Joint authority will oversee Detroit-Windsor bridge project
Windsor Detroit Bridge Authority will report to Ottawa as it manages $4-billion bridge project
WINDSOR, Ont.—A new joint authority will oversee the construction, operation and maintenance of a proposed six-lane bridge between Detroit and Windsor, Ont., officials from Canada and the United States announced.
The Windsor Detroit Bridge Authority is a non-profit Crown corporation that will report to Ottawa as it manages the project for the bridge dubbed the New International Trade Crossing (NITC), Transport Minister Lisa Raitt said in a news conference in Windsor.
Raitt was joined by Michigan Gov. Rick Snyder.
The authority will be in charge of preparing sites on both sides of the border and managing the procurement process to select a private-sector partner that will carry out the work, Raitt said.
It will also be responsible for setting and collecting tolls.
“The new bridge is needed—it is needed for growing trade and for growing traffic at Canada’s busiest U.S. commercial border crossing,” Raitt said, adding the project is expected to create thousands of jobs in the coming years.
Among the authority’s directors is Caroline Mulroney Lapham, the daughter of former prime minister Brian Mulroney and the co-founder and executive director of the charitable foundation Shoebox Projects for Shelters, who has served on several non-profit boards.

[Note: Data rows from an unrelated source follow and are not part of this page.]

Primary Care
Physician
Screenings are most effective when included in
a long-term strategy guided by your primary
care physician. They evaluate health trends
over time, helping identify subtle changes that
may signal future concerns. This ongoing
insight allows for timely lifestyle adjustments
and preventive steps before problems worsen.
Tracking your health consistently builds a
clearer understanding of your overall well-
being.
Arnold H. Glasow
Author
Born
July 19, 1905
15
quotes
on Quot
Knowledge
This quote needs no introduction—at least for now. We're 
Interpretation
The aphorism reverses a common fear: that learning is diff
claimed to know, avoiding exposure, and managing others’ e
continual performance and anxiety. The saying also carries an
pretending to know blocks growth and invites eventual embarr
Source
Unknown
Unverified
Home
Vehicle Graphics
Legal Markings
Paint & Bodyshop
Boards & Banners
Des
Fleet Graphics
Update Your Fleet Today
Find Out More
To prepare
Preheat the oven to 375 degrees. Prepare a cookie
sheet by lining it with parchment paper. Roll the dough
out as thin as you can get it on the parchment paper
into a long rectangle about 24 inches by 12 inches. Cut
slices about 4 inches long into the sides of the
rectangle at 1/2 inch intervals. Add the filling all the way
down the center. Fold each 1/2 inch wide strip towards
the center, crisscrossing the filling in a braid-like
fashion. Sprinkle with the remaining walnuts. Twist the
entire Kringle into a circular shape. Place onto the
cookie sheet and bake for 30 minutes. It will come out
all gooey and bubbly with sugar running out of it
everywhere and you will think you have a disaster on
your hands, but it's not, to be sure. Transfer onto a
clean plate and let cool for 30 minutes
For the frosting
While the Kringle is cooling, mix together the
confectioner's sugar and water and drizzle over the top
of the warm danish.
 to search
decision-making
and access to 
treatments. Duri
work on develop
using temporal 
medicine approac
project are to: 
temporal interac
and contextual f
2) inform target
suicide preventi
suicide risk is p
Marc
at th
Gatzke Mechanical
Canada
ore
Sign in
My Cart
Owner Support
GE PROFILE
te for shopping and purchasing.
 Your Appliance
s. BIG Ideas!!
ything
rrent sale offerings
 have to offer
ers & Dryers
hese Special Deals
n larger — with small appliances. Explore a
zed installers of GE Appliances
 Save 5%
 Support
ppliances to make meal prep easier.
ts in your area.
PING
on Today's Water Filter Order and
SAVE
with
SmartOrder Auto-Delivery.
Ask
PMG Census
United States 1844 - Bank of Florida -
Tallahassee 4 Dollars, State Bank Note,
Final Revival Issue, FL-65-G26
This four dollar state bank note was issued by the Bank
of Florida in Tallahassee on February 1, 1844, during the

Michele ‘Michael’ Cautillo, an engineer who has been involved in the project for eight years and previously worked at Ontario’s transportation ministry, has been appointed president and CEO.
Mark McQueen, who heads Wellington Financial LP, will act as chair of the board of directors.
He has also served on the boards of public and private organizations such as the Toronto Port Authority and Sunnybrook hospital.
The remaining director, William Graham, is president of a land development company and is a founding member of the London Heavy Construction Equipment Association.
Another panel, the Canada Michigan International Authority (CMIA), is also being formed to approve key steps in the public-private partnership and the purchase of the required land in Michigan, Raitt said.
The Canadian government has already agreed to finance the construction of the $1-billion bridge, which would open in 2020, but the project will still need funding from the U.S. government.
The total cost of the project would be about $4 billion, including work on freeway interchanges, customs plazas in both countries and infrastructure work.
The final permit for the project was issued last month after a U.S. court rejected a request for an injunction filed by the private company that owns the existing Ambassador Bridge.
The next step involves securing funding for a U.S. customs facility, along with acquiring land on the American side.
Ambassador Bridge owner Matty Moroun has fought the proposal for the new bridge for years, instead pushing for the building of an additional span to his private bridge.